*ABOUT THIS TASK*.
Copy word for word, please, the lines of the entries below running from the one containing "0,001 m | 0,0025 m |" to the one containing "The interval from", both ends included.

+++ RECORDED INFORMATION

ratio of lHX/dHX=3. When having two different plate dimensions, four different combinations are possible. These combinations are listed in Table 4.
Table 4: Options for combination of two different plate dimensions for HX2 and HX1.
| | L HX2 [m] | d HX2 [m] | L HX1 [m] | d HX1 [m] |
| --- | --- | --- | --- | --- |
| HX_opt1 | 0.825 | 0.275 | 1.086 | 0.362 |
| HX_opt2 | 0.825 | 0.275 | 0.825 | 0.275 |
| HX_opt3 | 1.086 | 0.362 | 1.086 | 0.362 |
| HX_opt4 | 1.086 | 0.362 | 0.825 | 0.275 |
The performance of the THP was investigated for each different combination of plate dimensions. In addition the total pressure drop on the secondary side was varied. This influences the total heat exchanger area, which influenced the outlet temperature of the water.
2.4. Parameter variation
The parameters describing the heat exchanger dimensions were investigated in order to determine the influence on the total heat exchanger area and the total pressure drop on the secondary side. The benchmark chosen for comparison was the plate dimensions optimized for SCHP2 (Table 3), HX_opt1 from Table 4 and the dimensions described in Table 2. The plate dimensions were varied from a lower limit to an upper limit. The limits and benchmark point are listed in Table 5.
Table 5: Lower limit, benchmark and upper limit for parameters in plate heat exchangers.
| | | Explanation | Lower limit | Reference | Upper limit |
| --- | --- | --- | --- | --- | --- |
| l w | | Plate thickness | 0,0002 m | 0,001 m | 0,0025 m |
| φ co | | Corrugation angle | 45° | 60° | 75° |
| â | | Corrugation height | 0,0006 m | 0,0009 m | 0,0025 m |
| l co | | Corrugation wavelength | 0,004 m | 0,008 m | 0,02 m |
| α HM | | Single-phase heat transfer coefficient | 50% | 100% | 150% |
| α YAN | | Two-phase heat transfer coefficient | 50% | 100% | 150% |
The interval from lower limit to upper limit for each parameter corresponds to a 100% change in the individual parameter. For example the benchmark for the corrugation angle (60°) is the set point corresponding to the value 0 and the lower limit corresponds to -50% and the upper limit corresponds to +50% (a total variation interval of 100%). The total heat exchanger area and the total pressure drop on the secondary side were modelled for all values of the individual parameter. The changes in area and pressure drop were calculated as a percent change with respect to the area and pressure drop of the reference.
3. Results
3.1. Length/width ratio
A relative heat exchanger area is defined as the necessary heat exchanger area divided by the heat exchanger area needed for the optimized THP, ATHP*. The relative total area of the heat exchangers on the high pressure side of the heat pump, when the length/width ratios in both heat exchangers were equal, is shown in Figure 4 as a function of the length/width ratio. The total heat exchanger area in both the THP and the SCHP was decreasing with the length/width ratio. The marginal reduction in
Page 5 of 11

++++++

*EXPECTED ANSWER*.
| l w | | Plate thickness | 0,0002 m | 0,001 m | 0,0025 m |
| φ co | | Corrugation angle | 45° | 60° | 75° |
| â | | Corrugation height | 0,0006 m | 0,0009 m | 0,0025 m |
| l co | | Corrugation wavelength | 0,004 m | 0,008 m | 0,02 m |
| α HM | | Single-phase heat transfer coefficient | 50% | 100% | 150% |
| α YAN | | Two-phase heat transfer coefficient | 50% | 100% | 150% |
The interval from lower limit to upper limit for each parameter corresponds to a 100% change in the individual parameter. For example the benchmark for the corrugation angle (60°) is the set point corresponding to the value 0 and the lower limit corresponds to -50% and the upper limit corresponds to +50% (a total variation interval of 100%). The total heat exchanger area and the total pressure drop on the secondary side were modelled for all values of the individual parameter. The changes in area and pressure drop were calculated as a percent change with respect to the area and pressure drop of the reference.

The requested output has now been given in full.